BEGIN THE INPUT
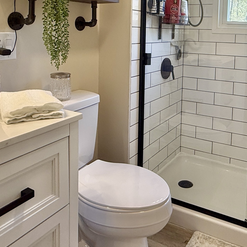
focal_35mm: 36
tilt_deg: -2.8
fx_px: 291
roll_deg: -1.2
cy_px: 48
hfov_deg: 45.4
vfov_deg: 43.8
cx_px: 162
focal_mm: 2.22
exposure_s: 1/127
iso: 125
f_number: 2.2
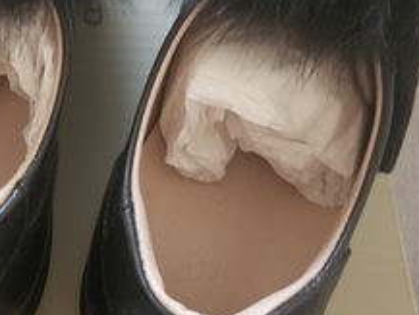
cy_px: 33
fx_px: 642
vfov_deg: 26.6
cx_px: 126
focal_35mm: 53
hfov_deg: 35.6
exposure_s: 1/33.3
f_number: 1.8
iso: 640
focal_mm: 5.4
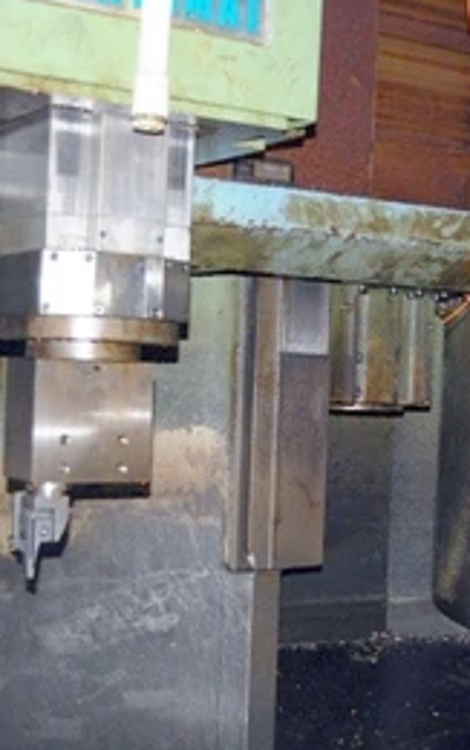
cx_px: 271
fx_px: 1247
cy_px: 369
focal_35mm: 61
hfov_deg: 21.3
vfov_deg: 33.5
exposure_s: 1/60
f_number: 4.2
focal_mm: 26
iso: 400
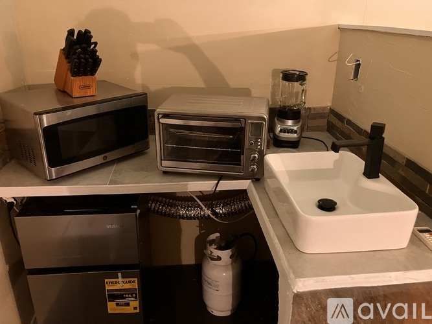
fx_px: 349
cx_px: 216
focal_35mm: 28
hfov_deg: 63.5
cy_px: 162
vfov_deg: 49.7
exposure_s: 1/20
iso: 640
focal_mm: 3.99
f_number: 1.8
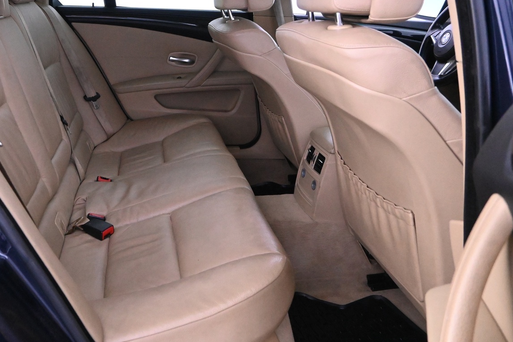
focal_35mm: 34
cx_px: 162
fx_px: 484
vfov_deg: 38.6
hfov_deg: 54.4
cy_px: 128
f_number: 4
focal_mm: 16
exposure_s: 1/50
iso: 6400
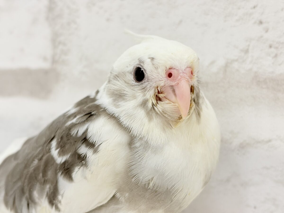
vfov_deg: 28.0
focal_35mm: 52
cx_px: 142
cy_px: 106
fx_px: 427
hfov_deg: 36.8
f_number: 1.6
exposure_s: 1/50
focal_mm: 5.96
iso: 50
END THE INPUT
[PROMPT]: The reply should repeat the listing above exactly and contain no pictures.

[SOLUTION FOR THIS PROBLEM]:
focal_35mm: 36
tilt_deg: -2.8
fx_px: 291
roll_deg: -1.2
cy_px: 48
hfov_deg: 45.4
vfov_deg: 43.8
cx_px: 162
focal_mm: 2.22
exposure_s: 1/127
iso: 125
f_number: 2.2
cy_px: 33
fx_px: 642
vfov_deg: 26.6
cx_px: 126
focal_35mm: 53
hfov_deg: 35.6
exposure_s: 1/33.3
f_number: 1.8
iso: 640
focal_mm: 5.4
cx_px: 271
fx_px: 1247
cy_px: 369
focal_35mm: 61
hfov_deg: 21.3
vfov_deg: 33.5
exposure_s: 1/60
f_number: 4.2
focal_mm: 26
iso: 400
fx_px: 349
cx_px: 216
focal_35mm: 28
hfov_deg: 63.5
cy_px: 162
vfov_deg: 49.7
exposure_s: 1/20
iso: 640
focal_mm: 3.99
f_number: 1.8
focal_35mm: 34
cx_px: 162
fx_px: 484
vfov_deg: 38.6
hfov_deg: 54.4
cy_px: 128
f_number: 4
focal_mm: 16
exposure_s: 1/50
iso: 6400
vfov_deg: 28.0
focal_35mm: 52
cx_px: 142
cy_px: 106
fx_px: 427
hfov_deg: 36.8
f_number: 1.6
exposure_s: 1/50
focal_mm: 5.96
iso: 50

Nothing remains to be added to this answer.